Some of these companies produce 100 percent of their products on Chinese soil, and others only produce parts, or certain components, for their products. The list includes some of the most prominent US companies, such as Amazon, Apple, Coca-Cola, Dell, Exxon Mobil, Ford, General Motors, Gilead, Harley-Davidson, Hewlett-Packard, IBM, Intel, Johnson & Johnson, Microsoft, PepsiCo, Pfizer, and 3M.

Apple is a leading example. Most of the technology giant’s products are built in China, and its main supplier, Foxconn, manufactures a large part of its iPhones in 29 plants located in the central province of Zhengzhou. In total, approximately 50 percent of Apple’s suppliers are in China.

The Latin American country that comes closest to the US in terms of number of companies is Mexico, with 1,100. It is followed by Brazil with 886, Argentina with 269 and Chile with 218.

In nominal terms, the largest number of US companies is found in Europe. But when the focus is on the amount of labor employed by these corporations around the world, the region that most benefits is clearly Asia, where there are around five million of the 14.3 million employed. In Europe, there are 4.7 million, a consequence of the fact that companies operating there are in sectors with lower demand for human labor.

In China alone, American capital companies employ 1.7 milliion workers, more than in any other country in the world. The closest are the United Kingdom (1.4 million), Mexico (1.3 million), India (1,29 million) and Canada (1.2 million). In Latin America, after Mexico comes Brazil (630,000), Chile (153,000), and Argentina (130,000).

Labor conditions are one of the reasons why China managed to attract so many US companies to produce there. Regardless of the communist claims, wages are lower there than in most other countries where these companies operate. Moreover, according to the labor rights rating developed by the International Trade Union Confederation, China has the worst score: 5 out of 5. In Mexico, for instance, it is 4, and 3 in Brazil.

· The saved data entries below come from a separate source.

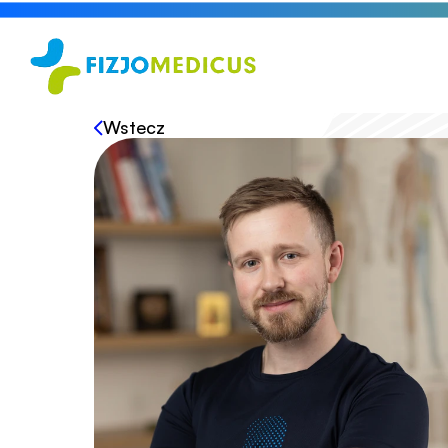
Wstecz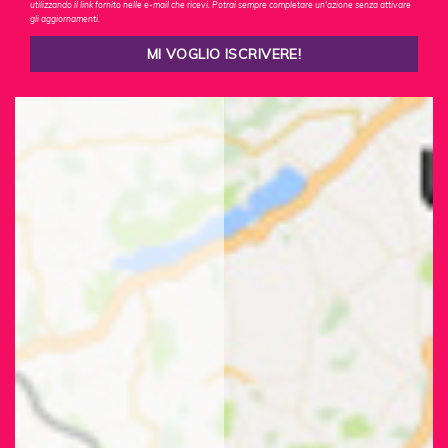
utilizzando il link fornito nelle e-mail che ricevi. Potrai sempre completare un'azione senza attivare
gli aggiornamenti.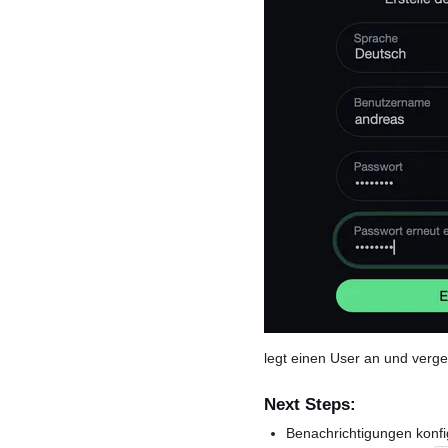
legt einen User an und verg
Next Steps:
Benachrichtigungen konfi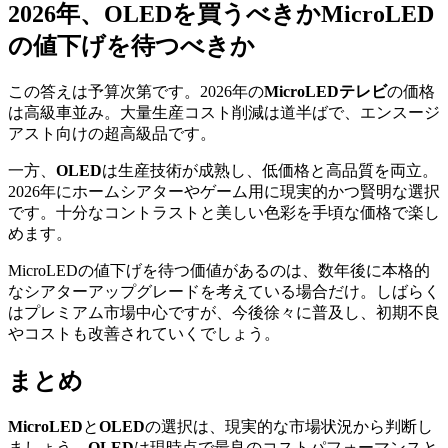
2026年、OLEDを買うべきかMicroLED
の値下げを待つべきか
この答えは予算次第です。2026年の
MicroLEDテレビ
の価格
は高級車並み。大量生産コスト削減は道半ばで、エンスージ
アスト向けの超高級品です。
一方、
OLED
は生産技術が成熟し、低価格と高品質を両立。
2026年にホームシアターやゲーム用に現実的かつ賢明な選択
です。十分なコントラストと美しい色彩を手頃な価格で楽し
めます。
MicroLEDの値下げを待つ価値があるのは、数年後に本格的
なシアターアップグレードを考えている場合だけ。しばらく
はプレミアム市場中心ですが、今後徐々に普及し、初期不良
やコストも改善されていくでしょう。
まとめ
MicroLED
と
OLED
の選択は、現実的な市場状況から判断し
ましょう。
OLED
は現時点で最良のコストパフォーマンスと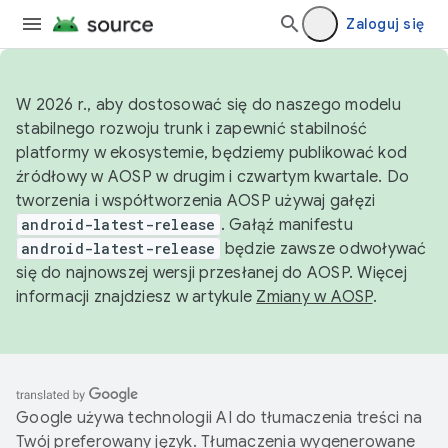
Zaloguj się
W 2026 r., aby dostosować się do naszego modelu
stabilnego rozwoju trunk i zapewnić stabilność
platformy w ekosystemie, będziemy publikować kod
źródłowy w AOSP w drugim i czwartym kwartale. Do
tworzenia i współtworzenia AOSP używaj gałęzi
android-latest-release
. Gałąź manifestu
android-latest-release
będzie zawsze odwoływać
się do najnowszej wersji przesłanej do AOSP. Więcej
informacji znajdziesz w artykule
Zmiany w AOSP
.
Google używa technologii AI do tłumaczenia treści na
Twój preferowany język. Tłumaczenia wygenerowane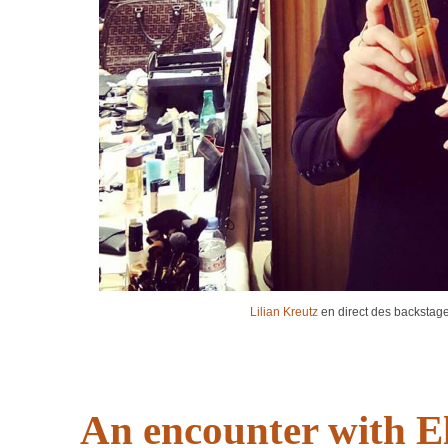
Lilian Kreutz
en direct des backstag
An encounter with E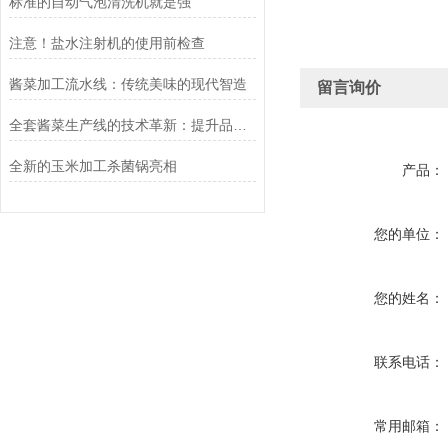
标准的自动气泡清洗机就是强
注意！盐水注射机的使用前检查
酱菜加工流水线：传统美味的现代智造
留言询价
全套酱菜生产线的技术革新：提升品质与效率的关键
全新的玉米加工杀菌锅亮相
产品：
您的单位：
您的姓名：
联系电话：
常用邮箱：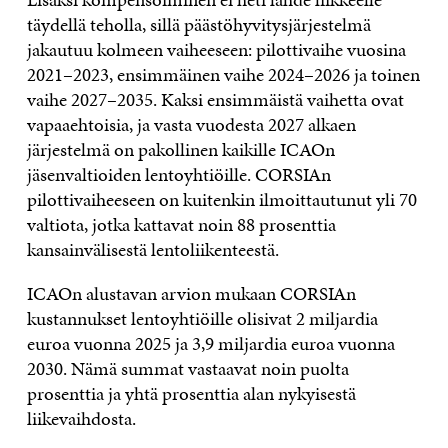
täydellä teholla, sillä päästöhyvitysjärjestelmä
jakautuu kolmeen vaiheeseen: pilottivaihe vuosina
2021–2023, ensimmäinen vaihe 2024–2026 ja toinen
vaihe 2027–2035. Kaksi ensimmäistä vaihetta ovat
vapaaehtoisia, ja vasta vuodesta 2027 alkaen
järjestelmä on pakollinen kaikille ICAOn
jäsenvaltioiden lentoyhtiöille. CORSIAn
pilottivaiheeseen on kuitenkin ilmoittautunut yli 70
valtiota, jotka kattavat noin 88 prosenttia
kansainvälisestä lentoliikenteestä.
ICAOn alustavan arvion mukaan CORSIAn
kustannukset lentoyhtiöille olisivat 2 miljardia
euroa vuonna 2025 ja 3,9 miljardia euroa vuonna
2030. Nämä summat vastaavat noin puolta
prosenttia ja yhtä prosenttia alan nykyisestä
liikevaihdosta.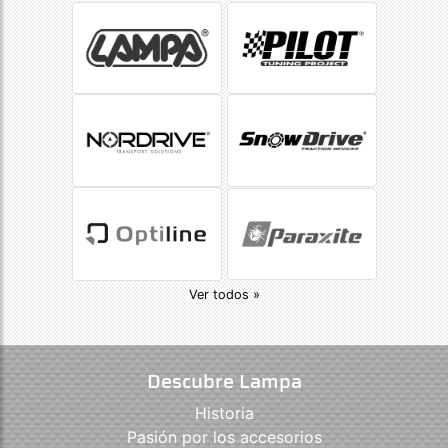
Ver todos »
Descubre Lampa
Historia
Pasión por los accesorios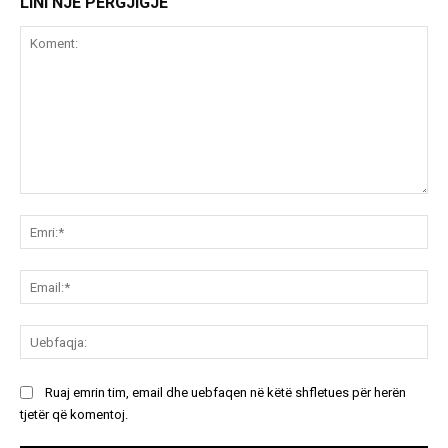
LINI NJË PËRGJIGJE
Koment:
Emr
Ema
Ue
Ruaj emrin tim, email dhe uebfaqen në këtë shfletues për herën
tjetër që komentoj.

In any case, the White House clarified that the initiative it is now preparing would not focus on cheap labor, but would be based on provisions designed to protect workers that were included in the trade agreement between the United States, Mexico, and Canada that went into effect in July.

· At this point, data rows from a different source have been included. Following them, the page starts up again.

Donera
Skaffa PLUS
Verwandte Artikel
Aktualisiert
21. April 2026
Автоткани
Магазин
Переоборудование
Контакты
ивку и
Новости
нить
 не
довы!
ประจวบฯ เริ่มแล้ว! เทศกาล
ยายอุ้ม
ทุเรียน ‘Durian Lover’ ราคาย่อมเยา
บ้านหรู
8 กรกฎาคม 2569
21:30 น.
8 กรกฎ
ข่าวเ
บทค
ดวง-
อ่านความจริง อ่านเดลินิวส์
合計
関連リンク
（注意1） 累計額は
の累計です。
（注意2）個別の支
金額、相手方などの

It is true that for many companies, for which China and other Asian countries are key in their production chains, it will not be easy to move their whole structure to the American continent. But, in any case, Washington’s proposal has tremendous potential for Latin America. Attracting at least part of the five million jobs currently in Asian hands would in itself have a very important impact, particularly in such an adverse international context.

Despite signing the first stage of a trade agreement in January, tensions between the United States and China have escalated in recent months and are likely to continue to rise. Beijing’s handling of the pandemic, a national security law limiting Hong Kong’s autonomy, and other issues have pushed relations to a critical point. On the other hand, Donald Trump has made the “Buy America” policies a centerpiece of his administration since he took office in 2017, and these efforts have sharply increased since the turmoil triggered by the pandemic.

Claver-Carone said the project under way includes improving transparency about Chinese loans in Latin America. He said that as a result, Ecuador in particular “was unable to progress and freed itself from unfair debt to China.” If he wins the September election, Claver-Carone would become the first American candidate to head the Washington-based IDB, Latin America’s leading development financial institution.